◆ **Your objective**
Check each line of the data for the string "onec". Report how many have it, and give nothing else.

=== Section Start ===

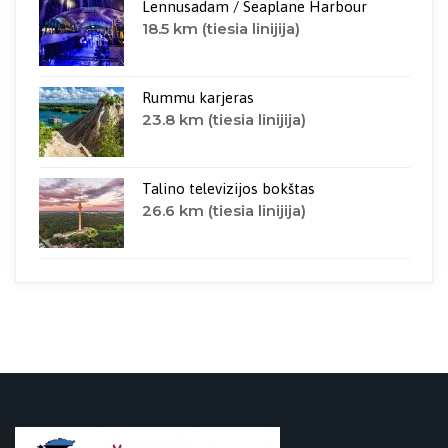
Lennusadam / Seaplane Harbour
18.5 km (tiesia linijija)
Rummu karjeras
23.8 km (tiesia linijija)
Talino televizijos bokštas
26.6 km (tiesia linijija)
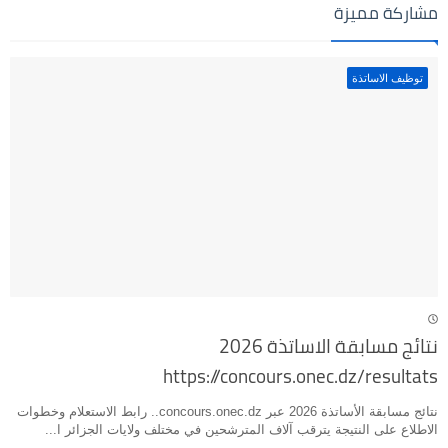
مشاركة مميزة
توظيف الاساتذة
نتائج مسابقة الاساتذة 2026
https://concours.onec.dz/resultats
نتائج مسابقة الأساتذة 2026 عبر concours.onec.dz.. رابط الاستعلام وخطوات
الاطلاع على النتيجة يترقب آلاف المترشحين في مختلف ولايات الجزائر ا...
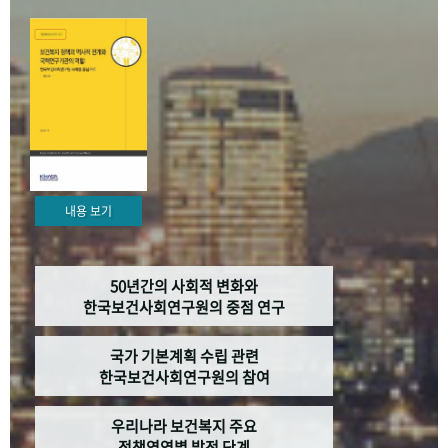
+1
성과 50선
숫자로 보는 50년
50
주년 광장
세계와 함께 한 KIHASA
VR 역사관
내용 보기
50년간의 사회적 변화와
한국보건사회연구원의 중점 연구
국가 기본계획 수립 관련
한국보건사회연구원의 참여
우리나라 보건복지 주요
정책영역별 발전 단계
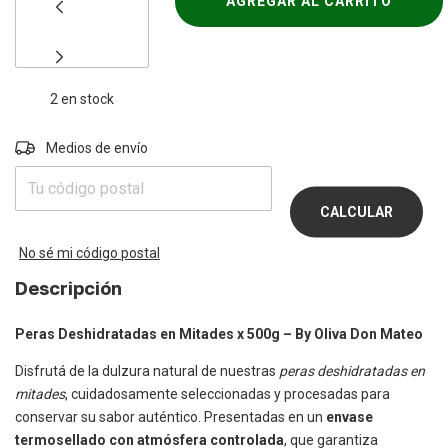
2
en stock
Entregas para el CP:
Medios de envío
CAMBIAR
CP
CALCULAR
No sé mi código postal
Descripción
Peras Deshidratadas en Mitades x 500g – By Oliva Don Mateo
Disfrutá de la dulzura natural de nuestras
peras deshidratadas en
mitades
, cuidadosamente seleccionadas y procesadas para
conservar su sabor auténtico. Presentadas en un
envase
termosellado con atmósfera controlada
, que garantiza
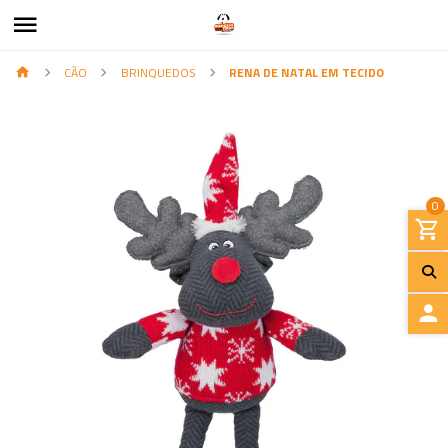
CÃO
BRINQUEDOS
RENA DE NATAL EM TECIDO
0
I
N
I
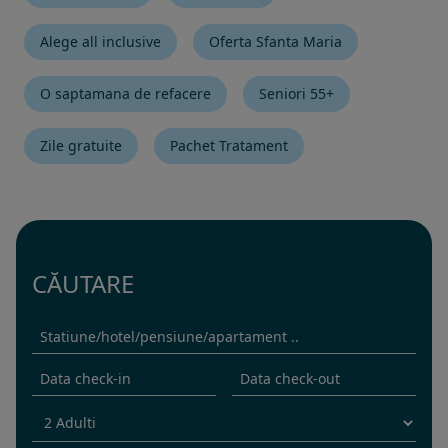
Alege all inclusive
Oferta Sfanta Maria
O saptamana de refacere
Seniori 55+
Zile gratuite
Pachet Tratament
CĂUTARE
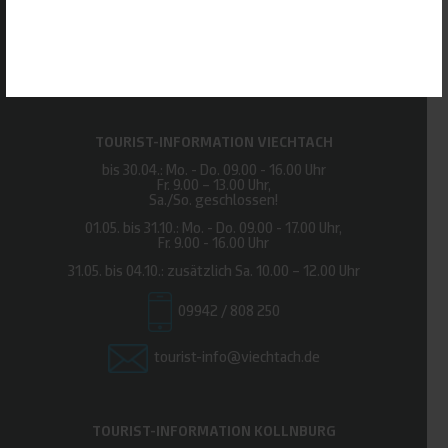
Urlaubsregion Viechtacher Land
Stadtplatz 1, 94234 Viechtach
Tel.
09942 / 808 250
tourist-info@viechtach.de
TOURIST-INFORMATION VIECHTACH
bis 30.04.: Mo. - Do. 09.00 - 16.00 Uhr
Fr. 9.00 – 13.00 Uhr,
Sa./So. geschlossen!
01.05. bis 31.10.: Mo. - Do. 09.00 - 17.00 Uhr,
Fr. 9.00 - 16.00 Uhr
31.05. bis 04.10.: zusätzlich Sa. 10.00 – 12.00 Uhr
09942 / 808 250
tourist-info@viechtach.de
TOURIST-INFORMATION KOLLNBURG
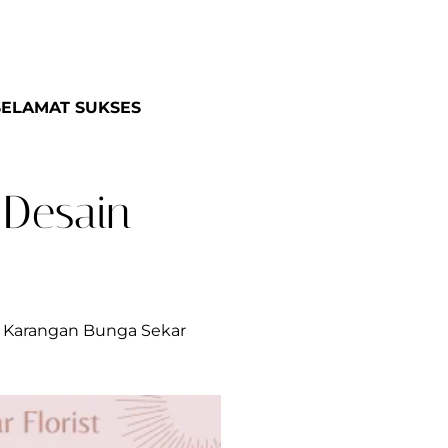
SELAMAT SUKSES
 Desain
ko Karangan Bunga Sekar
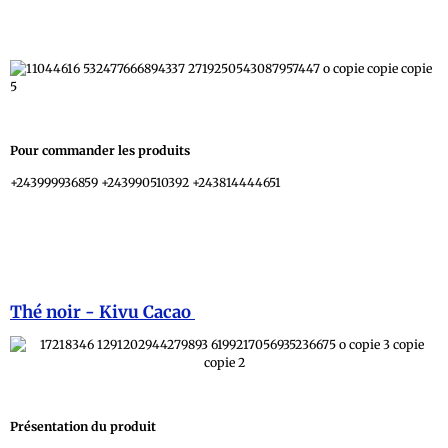
Pour commander les produits
+243999936859 +243990510392 +243814444651
info@manitechcongo.com
Thé noir - Kivu Cacao
Présentation du produit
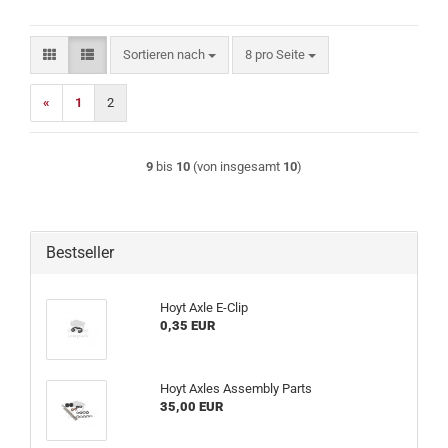
Sortieren nach
pro Seite
Sortieren nach
8 pro Seite
«
1
2
9
bis
10
(von insgesamt
10
)
Bestseller
Hoyt Axle E-Clip
0,35 EUR
Hoyt Axles Assembly Parts
35,00 EUR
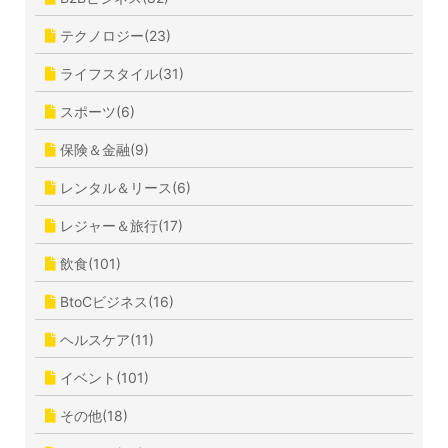
テクノロジー(23)
ライフスタイル(31)
スポーツ(6)
保険＆金融(9)
レンタル＆リース(6)
レジャー＆旅行(17)
飲食(101)
BtoCビジネス(16)
ヘルスケア(11)
イベント(101)
その他(18)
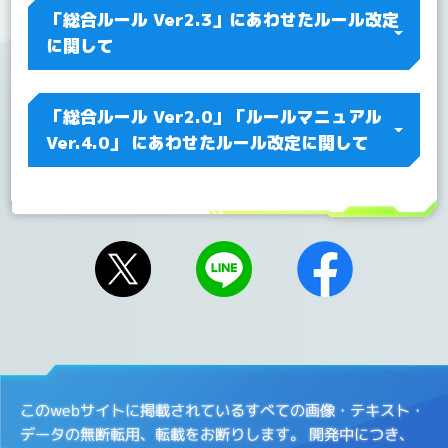
「総合ルール Ver2.3」にあわせたルール改定
に関して
「総合ルール Ver2.0」「ルールマニュアル
Ver.4.0」 にあわせたルール改定に関して
このwebサイトに掲載されているすべての画像・テキスト・
データの無断転用、転載をお断りします。
開発中につき、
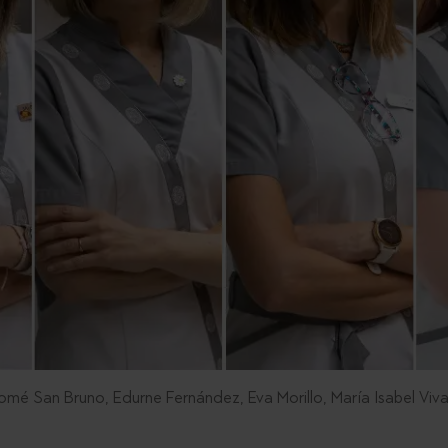
mé San Bruno, Edurne Fernández, Eva Morillo, María Isabel Viva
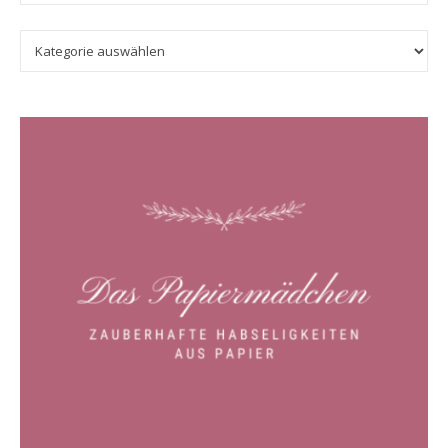
Kategorien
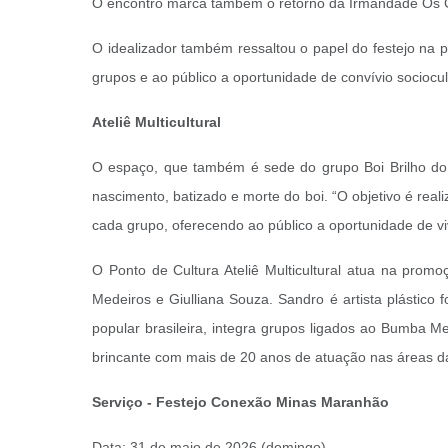
O encontro marca também o retorno da Irmandade Os Ciri
O idealizador também ressaltou o papel do festejo na p
grupos e ao público a oportunidade de convívio sociocult
Ateliê Multicultural
O espaço, que também é sede do grupo Boi Brilho do 
nascimento, batizado e morte do boi. “O objetivo é reali
cada grupo, oferecendo ao público a oportunidade de viv
O Ponto de Cultura Ateliê Multicultural atua na promo
Medeiros e Giulliana Souza. Sandro é artista plástico
popular brasileira, integra grupos ligados ao Bumba Me
brincante com mais de 20 anos de atuação nas áreas da 
Serviço - Festejo Conexão Minas Maranhão
Data: 31 de maio de 2026 (domingo) -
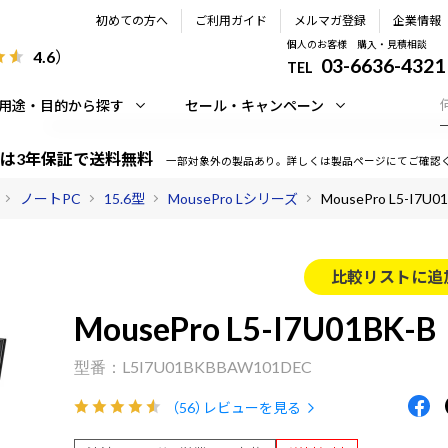
初めての方へ
ご利用ガイド
メルマガ登録
企業情報
個人のお客様 購入・見積相談
4.6
）
03-6636-4321
TEL
用途・目的から探す
セール・キャンペーン
は3年保証で送料無料
一部対象外の製品あり。詳しくは製品ページにてご確認
ノートPC
15.6型
MousePro Lシリーズ
MousePro L5-I7U0
比較リストに追
MousePro L5-I7U01BK-B
L5I7U01BKBBAW101DEC
（56）
レビューを見る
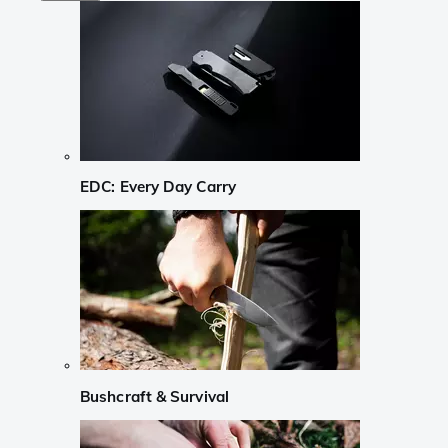
EDC: Every Day Carry
Bushcraft & Survival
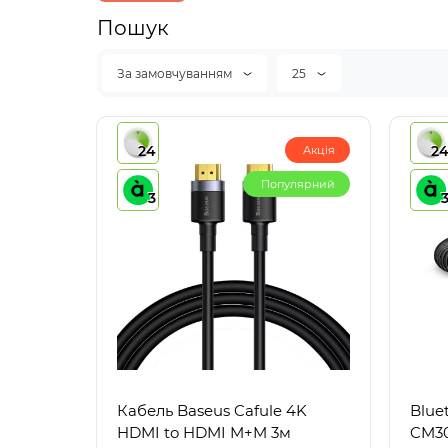
Пошук
За замовчуванням
25
24
2
Акція
Популярний
3
Кабель Baseus Cafule 4K
Blue
HDMI to HDMI M+M 3м
CM30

=== Section End ===

◆ **Solution for this task**
2